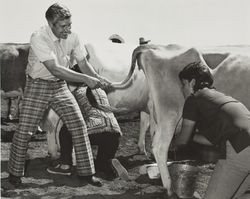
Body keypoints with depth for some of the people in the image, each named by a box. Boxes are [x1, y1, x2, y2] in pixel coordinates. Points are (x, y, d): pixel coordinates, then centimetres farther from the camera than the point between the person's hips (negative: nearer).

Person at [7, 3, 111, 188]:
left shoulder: (72, 37, -8)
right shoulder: (39, 38, -25)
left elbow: (83, 63, 1)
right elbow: (55, 69, -32)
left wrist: (98, 78, -19)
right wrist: (86, 79, -35)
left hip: (60, 86, 4)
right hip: (37, 86, -4)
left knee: (79, 126, -2)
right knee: (24, 131, -2)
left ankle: (86, 172, 10)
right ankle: (15, 173, 19)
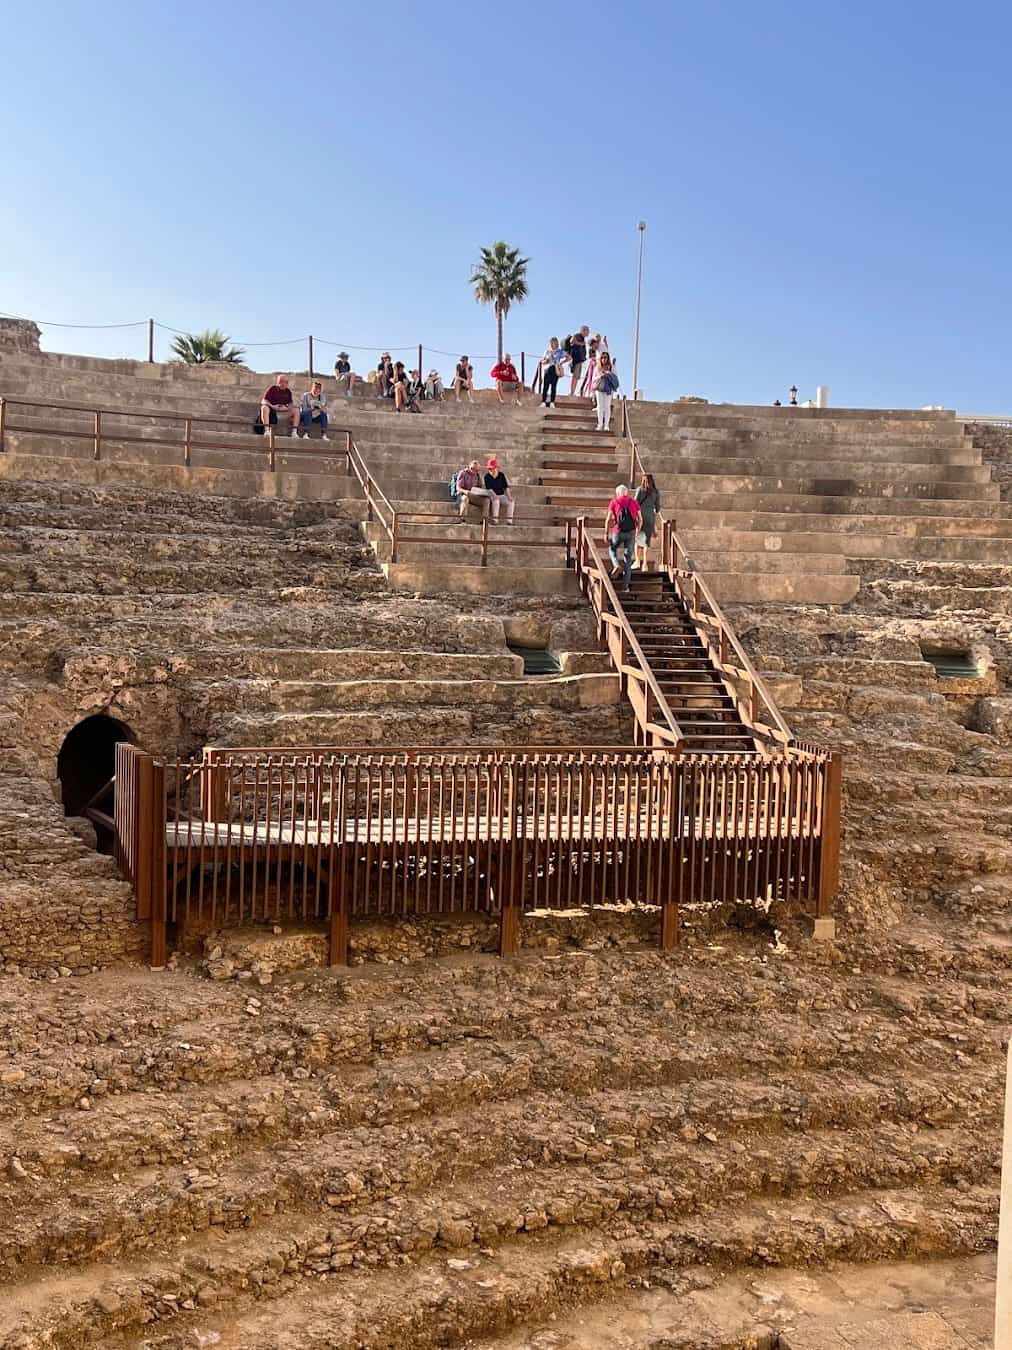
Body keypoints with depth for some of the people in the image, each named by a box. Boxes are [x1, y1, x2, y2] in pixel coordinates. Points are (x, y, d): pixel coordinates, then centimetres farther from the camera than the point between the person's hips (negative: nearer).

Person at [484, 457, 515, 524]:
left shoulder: (501, 475, 6)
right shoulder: (487, 477, -4)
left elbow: (506, 487, 6)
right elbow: (489, 489, -14)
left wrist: (509, 496, -7)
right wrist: (495, 496, -29)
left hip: (502, 495, 4)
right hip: (493, 496, -4)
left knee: (511, 502, -21)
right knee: (496, 501, -37)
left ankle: (509, 521, -23)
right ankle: (495, 520, -38)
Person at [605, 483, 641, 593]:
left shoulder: (614, 502, 6)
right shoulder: (634, 502, 11)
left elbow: (608, 519, -2)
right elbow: (639, 519, 10)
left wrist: (606, 534, 3)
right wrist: (637, 532, 23)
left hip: (618, 532, -1)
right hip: (631, 533, 1)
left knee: (612, 549, 28)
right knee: (628, 559, 7)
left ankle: (617, 565, -1)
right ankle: (625, 587, 5)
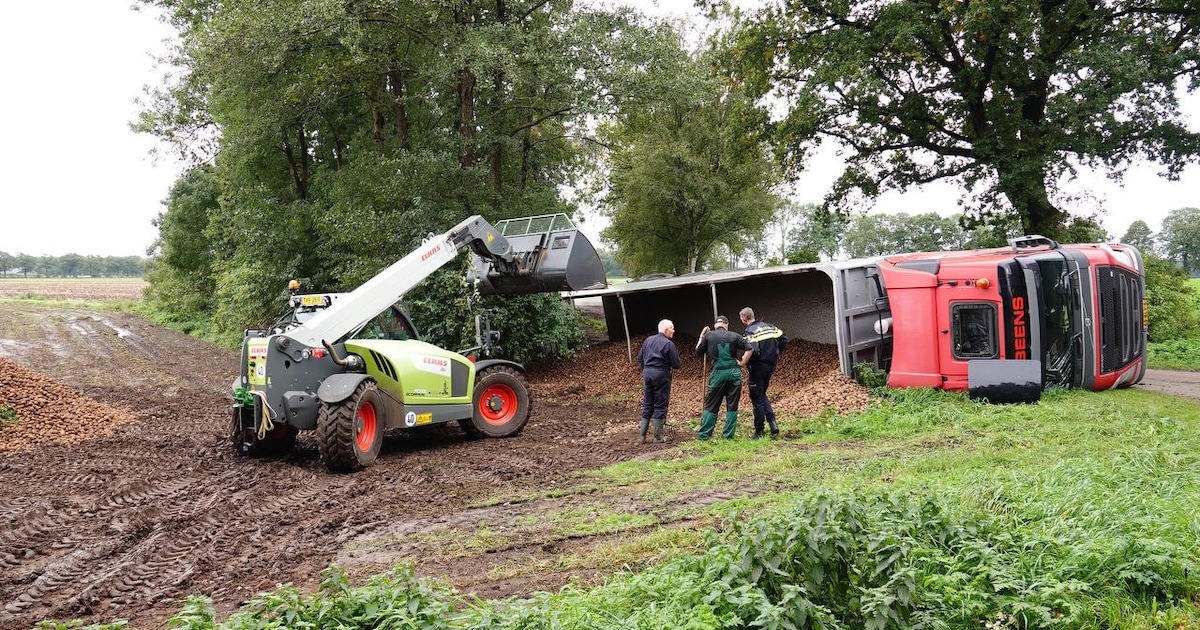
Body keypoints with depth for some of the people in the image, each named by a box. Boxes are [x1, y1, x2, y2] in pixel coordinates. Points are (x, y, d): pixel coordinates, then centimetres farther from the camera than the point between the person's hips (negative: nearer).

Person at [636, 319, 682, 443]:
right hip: (661, 376, -6)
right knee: (660, 405, 3)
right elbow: (676, 364, -10)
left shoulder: (648, 340, 8)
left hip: (647, 374, 6)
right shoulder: (668, 344, -11)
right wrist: (679, 362, 12)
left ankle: (643, 435, 10)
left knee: (647, 405, 11)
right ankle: (658, 436, 7)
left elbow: (640, 358, 14)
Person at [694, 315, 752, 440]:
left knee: (711, 405, 7)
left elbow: (698, 351, 12)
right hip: (734, 372, 1)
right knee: (732, 405, 9)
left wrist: (701, 337, 23)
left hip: (718, 373, -1)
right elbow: (749, 349, -6)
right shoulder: (735, 336, 2)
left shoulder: (709, 335, 1)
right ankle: (729, 434, 10)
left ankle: (704, 434, 9)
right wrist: (742, 364, 1)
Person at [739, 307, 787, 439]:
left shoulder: (750, 332, -16)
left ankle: (759, 432, 9)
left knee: (756, 398, 4)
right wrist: (775, 355, 18)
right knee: (762, 395, 23)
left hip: (758, 368, -7)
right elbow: (784, 340, 12)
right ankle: (772, 422, 7)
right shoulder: (769, 327, 8)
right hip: (771, 366, 7)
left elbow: (753, 351, -28)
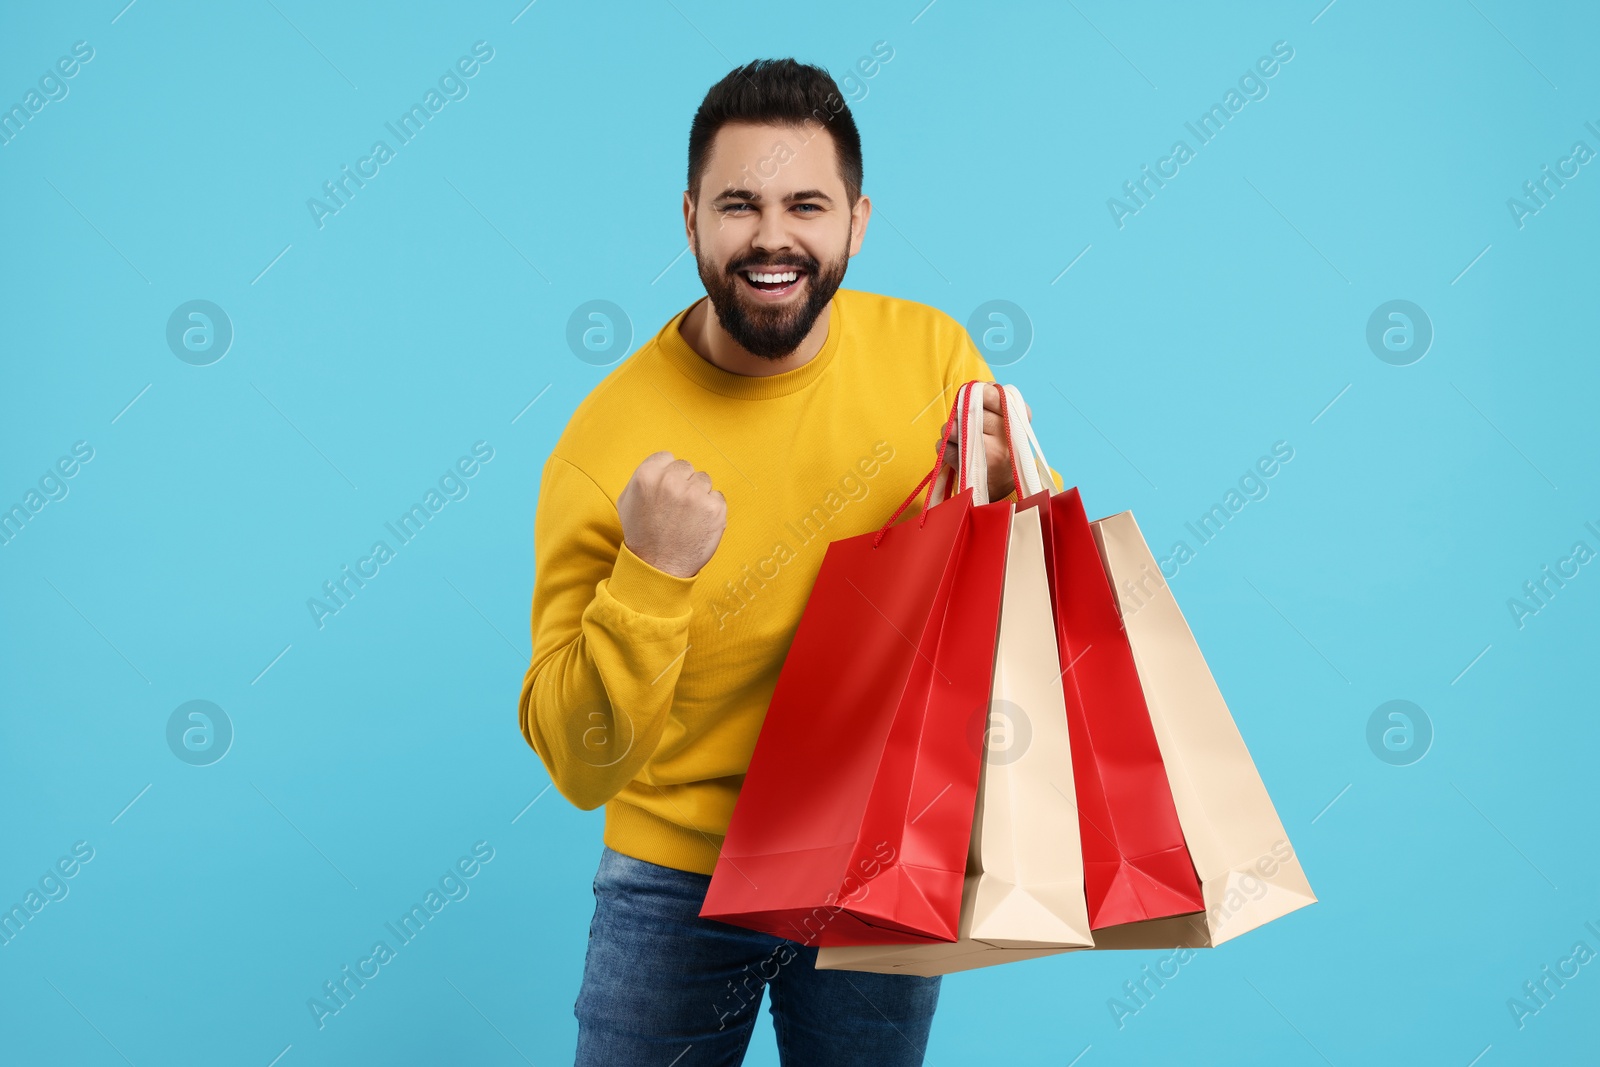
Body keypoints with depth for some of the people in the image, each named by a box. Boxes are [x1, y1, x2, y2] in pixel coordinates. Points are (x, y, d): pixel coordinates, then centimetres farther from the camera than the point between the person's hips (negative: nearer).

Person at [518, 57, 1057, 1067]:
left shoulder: (932, 353, -11)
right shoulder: (606, 442, -20)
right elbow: (580, 767, -17)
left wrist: (1013, 485, -19)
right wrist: (650, 578, -33)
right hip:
____
課題の目的:
上記の行をすべて一字一句変えずに出力せよ。ただし、画像は出力に含めないこと。

解答例:
Body keypoints with depth for some of the people in the image, each named by a box. Boxes are [x1, y1, x2, y2] in pixel coordinates. Points are (x, y, d): pixel coordinates, then centimetres farther from the camera than the point between the person's hips (negative: nearer).

Person at [7, 3, 111, 188]:
left shoulder: (72, 37, -8)
right shoulder: (39, 38, -25)
left elbow: (83, 63, 1)
right elbow: (55, 69, -32)
left wrist: (98, 78, -19)
right wrist: (86, 79, -35)
left hip: (60, 86, 4)
right hip: (37, 86, -4)
left knee: (79, 126, -2)
right knee: (24, 131, -2)
left ankle: (86, 172, 10)
right ankle: (15, 173, 19)
Body keypoints with depth for some of the people in the image, each named by a box. Boxes are [x1, y1, x2, y2] in pixel coordinates. Points are (x, y, d): pixel coordinates, then centimetres farther from the camera than the point between the person's hips (negative: nearer).

Person at [484, 457, 515, 524]:
left shoulder: (501, 475, 6)
right shoulder: (487, 477, -4)
left elbow: (506, 487, 6)
right elbow: (489, 489, -14)
left wrist: (509, 496, -7)
right wrist: (495, 496, -29)
left hip: (502, 495, 4)
right hip: (493, 496, -4)
left knee: (511, 502, -21)
right knee: (496, 501, -37)
left ankle: (509, 521, -23)
right ankle: (495, 520, -38)
Person at [605, 483, 641, 593]:
left shoulder: (614, 502, 6)
right shoulder: (634, 502, 11)
left elbow: (608, 519, -2)
right elbow: (639, 519, 10)
left wrist: (606, 534, 3)
right wrist: (637, 532, 23)
left hip: (618, 532, -1)
right hip: (631, 533, 1)
left knee: (612, 549, 28)
right knee: (628, 559, 7)
left ankle: (617, 565, -1)
right ankle: (625, 587, 5)
Body keypoints with depth for some of the people in the image, each named by a box. Boxes are [x1, y1, x2, y2] in pixel coordinates. Points are (x, y, d): pixel coordinates, then centimetres farther from the camera than the point between the person's hips (negative: nearer).

Person at [636, 319, 682, 443]:
right hip: (661, 376, -6)
right knee: (660, 405, 3)
right elbow: (676, 364, -10)
left shoulder: (648, 340, 8)
left hip: (647, 374, 6)
right shoulder: (668, 344, -11)
right wrist: (679, 362, 12)
left ankle: (643, 435, 10)
left knee: (647, 405, 11)
right ankle: (658, 436, 7)
left elbow: (640, 358, 14)
Person at [694, 315, 752, 440]:
left knee: (711, 405, 7)
left elbow: (698, 351, 12)
right hip: (734, 372, 1)
right knee: (732, 405, 9)
left wrist: (701, 337, 23)
left hip: (718, 373, -1)
right elbow: (749, 349, -6)
right shoulder: (735, 336, 2)
left shoulder: (709, 335, 1)
right ankle: (729, 434, 10)
left ankle: (704, 434, 9)
right wrist: (742, 364, 1)
Person at [739, 307, 787, 439]:
left shoulder: (750, 332, -16)
left ankle: (759, 432, 9)
left knee: (756, 398, 4)
right wrist: (775, 355, 18)
right knee: (762, 395, 23)
left hip: (758, 368, -7)
right elbow: (784, 340, 12)
right ankle: (772, 422, 7)
right shoulder: (769, 327, 8)
right hip: (771, 366, 7)
left elbow: (753, 351, -28)
Body keypoints with depth for some of the people in the image, each named by a box. Boxes are [x1, y1, x2, y2] in pixel coordinates. Points are (x, y, d): pixel coordinates, then centimetres farther from the camera than the point between the person's hips (negative: nearer).

Person at [518, 57, 1057, 1067]:
left shoulder: (932, 353, -11)
right shoulder: (606, 442, -20)
right elbow: (580, 767, -17)
left wrist: (1013, 485, -19)
right wrist: (650, 578, -33)
right hip:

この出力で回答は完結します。